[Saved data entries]

╭──

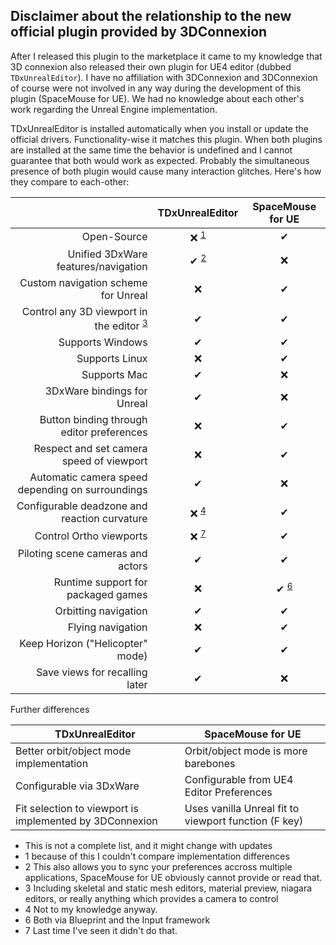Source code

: ## Disclaimer about the relationship to the new official plugin provided by 3DConnexion

After I released this plugin to the marketplace it came to my knowledge that 3D connexion also released their own plugin for UE4 editor (dubbed `TDxUnrealEditor`). I have no affiliation with 3DConnexion and 3DConnexion of course were not involved in any way during the development of this plugin (SpaceMouse for UE). We had no knowledge about each other's work regarding the Unreal Engine implementation.

TDxUnrealEditor is installed automatically when you install or update the official drivers. Functionality-wise it matches this plugin. When both plugins are installed at the same time the behavior is undefined and I cannot guarantee that both would work as expected. Probably the simultaneous presence of both plugin would cause many interaction glitches. Here's how they compare to each-other:

| | TDxUnrealEditor | SpaceMouse for UE |
| -: | :-: | :-: |
| Open-Source | ❌ <sup>[1](#f1)</sup> | ✔ |
| Unified 3DxWare features/navigation | ✔ <sup>[2](#f2)</sup> | ❌ |
| Custom navigation scheme for Unreal | ❌ | ✔ |
| Control any 3D viewport in the editor <sup>[3](#f3)</sup> | ✔ | ✔ |
| Supports Windows | ✔ | ✔ |
| Supports Linux | ❌ | ✔ |
| Supports Mac | ✔ | ❌ |
| 3DxWare bindings for Unreal | ✔ | ❌ |
| Button binding through editor preferences | ❌ | ✔ |
| Respect and set camera speed of viewport | ❌ | ✔ |
| Automatic camera speed depending on surroundings | ✔ | ❌ |
| Configurable deadzone and reaction curvature | ❌ <sup>[4](#f4)</sup> | ✔ |
| Control Ortho viewports | ❌ <sup>[7](#f7)</sup> | ✔ |
| Piloting scene cameras and actors | ✔ | ✔ |
| Runtime support for packaged games | ❌ | ✔ <sup>[6](#f6)</sup> |
| Orbitting navigation | ✔ | ✔ |
| Flying navigation | ❌ | ✔ |
| Keep Horizon ("Helicopter" mode) | ✔ | ✔ |
| Save views for recalling later | ✔ | ❌ |

Further differences

| TDxUnrealEditor | SpaceMouse for UE |
| - | - |
| Better orbit/object mode implementation | Orbit/object mode is more barebones |
| Configurable via 3DxWare | Configurable from UE4 Editor Preferences |
| Fit selection to viewport is implemented by 3DConnexion | Uses vanilla Unreal fit to viewport function (F key) |

* This is not a complete list, and it might change with updates
* <a name="f1">1</a> because of this I couldn't compare implementation differences
* <a name="f2">2</a> This also allows you to sync your preferences accross multiple applications, SpaceMouse for UE obviously cannot provide or read that.
* <a name="f3">3</a> Including skeletal and static mesh editors, material preview, niagara editors, or really anything which provides a camera to control
* <a name="f4">4</a> Not to my knowledge anyway.
* <a name="f6">6</a> Both via Blueprint and the Input framework
* <a name="f7">7</a> Last time I've seen it didn't do that.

╰──

● Problem to work on
Copy the lines of the listing from the line containing "Further differences" through the line containing "function (F key) |", swapping "barebones" for "minimal" and leaving everything else unchanged.

● Solution to the exercise
Further differences

| TDxUnrealEditor | SpaceMouse for UE |
| - | - |
| Better orbit/object mode implementation | Orbit/object mode is more minimal |
| Configurable via 3DxWare | Configurable from UE4 Editor Preferences |
| Fit selection to viewport is implemented by 3DConnexion | Uses vanilla Unreal fit to viewport function (F key) |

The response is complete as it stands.